Cognitive systems: A new era of computing
Over the past few decades, Moore's Law, processor speed and hardware scalability have been the driving factors enabling IT innovation and improved systems performance. But the von Neumann architecture—which established the basic structure for the way components of a computing system interact—has remained largely unchanged since the 1940s. Furthermore, to derive value, people still have to engage with computing systems in the manner that the machines work, rather than computers adapting to interact with people the way they work.
With the continuous rise of big data, that's no longer good enough.
We now are entering the Cognitive Systems Era, in which a new generation of computing systems is emerging with embedded data analytics, automated management and data-centric architectures in which the storage, memory, switching and processing are moving ever closer to the data.
Whereas in today's programmable era, computers essentially process a series of "if then what" equations, cognitive systems learn, adapt, and ultimately hypothesize and suggest answers. Delivering these capabilities will require a fundamental shift in the way computing progress has been achieved for decades.

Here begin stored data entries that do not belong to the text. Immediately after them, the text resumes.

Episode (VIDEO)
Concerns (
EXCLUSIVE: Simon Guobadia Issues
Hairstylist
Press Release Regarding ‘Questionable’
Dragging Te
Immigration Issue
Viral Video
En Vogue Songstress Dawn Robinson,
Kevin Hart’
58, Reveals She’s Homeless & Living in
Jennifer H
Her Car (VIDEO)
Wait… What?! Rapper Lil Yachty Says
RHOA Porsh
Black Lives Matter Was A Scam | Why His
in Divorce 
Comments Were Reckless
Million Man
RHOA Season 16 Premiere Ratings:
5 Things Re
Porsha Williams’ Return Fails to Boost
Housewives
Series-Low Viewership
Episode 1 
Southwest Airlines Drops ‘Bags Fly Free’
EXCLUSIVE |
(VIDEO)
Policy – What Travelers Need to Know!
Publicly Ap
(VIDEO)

The four characteristics of cognitive systems
They are data-centric
The volume of data produced today isn't just increasing—it's getting faster, taking more forms and is increasingly uncertain in nature. Uncertainty arises from such sources as social media, imprecise data from sensors and imperfect object recognition in video streams. IBM experts believe that by 2015, 80 percent of the world's data will be uncertain.
They are designed for statistical analytics
Watson, the Jeopardy-winning system, is an early example. When Watson answers a question it analyzes uncertain data, and develops a statistical ranking and a level of confidence in its answers. It then goes "offline" for additional training to refine its capabilities. In the future, Watson will be able to engage in interactive dialog with people, develop evidence profiles revealing the source of its answers, and engage in continuous learning based on its own experiences.
These systems "scale-in"
Historically, performance improvements in IT systems have come from scaling down (Moore's law, which describes how semi-conductors become more that the density of semi-conductors become more powerful and more compact); scaling up (more powerful processors added to a single system), and scaling out (linking together more and more processors or entire systems in parallel).
In cognitive systems, performance improvements will derive from scaling in: moving key components, such as storage, memory, networking and processing onto a single chassis, closer to the data. Netezza and the new IBM PureSystems are the first commercially available examples of scaling in. In the future these capabilities will move even closer to the data, scaling-in computing elements first in a single drawer or card and eventually onto a single, three-dimensional chip module. This scale-in effect will reduce the latency that can occur when trying to move terabytes or exabytes of data around a computing system.
They automate system and workload management
Deploying applications in an enterprise environment often requires that multiple virtual machines be configured manually, a complex, time-intensive process prone to error. For the new PureSystems, IBM Research scientists developed software tools to create and manipulate blocks of code so users can drag-and-drop the pieces they need for compute power, storage and software applications. And the blocks already know how to connect to one another and across multiple virtual machines.
Three areas of new exploration
Even though IBM is already leading in this new era, the company is not satisfied to focus on continuous improvements of existing capabilities. IBM is performing far-reaching, exploratory research on core technologies, applications and architectures that will sustain this new era well into the next decade.
As Moore's law begins to reach its physical limits, IBM Research is exploring core transformational technologies to enable processing at the atomic level. IBM researchers, for example, recently demonstrated the ability to store a bit of information in as few as 12 magnetic atoms; today's disk drives use about one million atoms to store a single bit. A recent breakthrough in quantum computing—which harnesses the properties of sub-atomic particles to create hyper-efficient
calculation capabilities—indicate the potential for a qubit bit system that could factor a 3,000 digit number at a rate of 1040 faster than is possible today.
Simulating the brain's neuron-and-synapse model in new computing architectures might open new avenues for high-performance, energy-efficient computing systems. In 2011, the SyNAPSE project, conducted by IBM Research in collaboration with DARPA, yielded its first cognitive computing chip, called True North. The chip simulates the phenomena between spiking neurons and synapses in the brain, through advanced algorithms and silicon circuitry. Its first two prototype chips have been fabricated and currently are undergoing testing.
Tomorrow's advanced applications will revolutionize technology as well as the industries in which they're applied. The advent of social business and the widespread adoption of social networking technologies opens new areas of possibility as entire networks of knowledge and expertise can be connected and optimized in ways similar to the optimization of supply chains. With Watson 2.0, the ability to engage in dialogue with humans and to learn on the fly has enormous implications if applied in medicine, finance or other industries.
Anyone else undertaking these types of grand challenges would inevitably face this fact: without decades of research into systems, semiconductors, software and services, along with their underlying chemical, electrical, biological and computational bases, leadership in the cognitive systems era would be nearly impossible.
For IBM, it's the logical next step toward becoming the world's most essential company.